Il mistero delle piramidi d’Egitto: nuove scoperte suggeriscono l’uso di vie d’acqua

Il mistero delle piramidi d’Egitto: nuove scoperte suggeriscono l’uso di vie d’acqua

Per secoli, la costruzione delle piramidi egiziane è rimasta un enigma che ha affascinato storici e pubblico. Tuttavia, recenti scoperte potrebbero finalmente gettare luce su come gli antichi egizi siano riusciti a realizzare queste meraviglie architettoniche. Le piramidi d’Egitto, in particolare la Grande Piramide di Giza, sono composte da oltre 2,3 milioni di blocchi di pietra calcarea e granito, ciascuno del peso di circa due tonnellate. “Anche oggi sarebbe necessaria una notevole quantità di risorse e competenze ingegneristiche per portare a termine un’impresa simile”, afferma la dottoressa Laila Hassan, un’archeologa di spicco.

Un gruppo di archeologi ha condotto un’analisi approfondita dell’area circostante la Grande Piramide, suggerendo che gli antichi egizi potrebbero aver utilizzato le vie d’acqua per trasportare i massi.
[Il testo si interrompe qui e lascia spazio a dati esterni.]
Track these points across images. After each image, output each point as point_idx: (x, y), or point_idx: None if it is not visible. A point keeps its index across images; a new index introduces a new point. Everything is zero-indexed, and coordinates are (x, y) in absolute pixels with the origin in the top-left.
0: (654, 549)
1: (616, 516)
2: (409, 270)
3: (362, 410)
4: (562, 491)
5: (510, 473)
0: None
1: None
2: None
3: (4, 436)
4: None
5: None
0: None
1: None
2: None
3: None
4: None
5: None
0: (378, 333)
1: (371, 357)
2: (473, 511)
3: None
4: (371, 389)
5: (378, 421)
Per confermare questa ipotesi, sono stati prelevati campioni di terreno fossile dal letto alluvionale di Giza, che sono stati poi analizzati in un laboratorio in Francia. L’analisi ha rivelato tracce del Khufu Branch, un antico affluente del Nilo creduto essersi prosciugato nel 600 a.C. Questa scoperta non solo conferma l’esistenza dell’affluente, ma rafforza anche la teoria secondo la quale esso avrebbe facilitato il trasporto delle pietre utilizzate nella costruzione delle piramidi.

“Senza questo affluente, sarebbe stato praticamente impossibile costruire le piramidi. Ha agito come un nastro trasportatore naturale, semplificando l’incubo logistico del trasporto di blocchi di pietra così enormi”, spiega Hader Sheisha, geografo ambientale e membro del gruppo di ricerca. La scoperta che gli antichi egizi potrebbero aver utilizzato un sistema di vie d’acqua naturali per facilitare la costruzione delle piramidi è una testimonianza della loro ingegnosità. Non solo offre una spiegazione plausibile per la costruzione di queste meraviglie, ma offre anche uno sguardo affascinante sulla risorse e l’adattabilità di questa antica civiltà.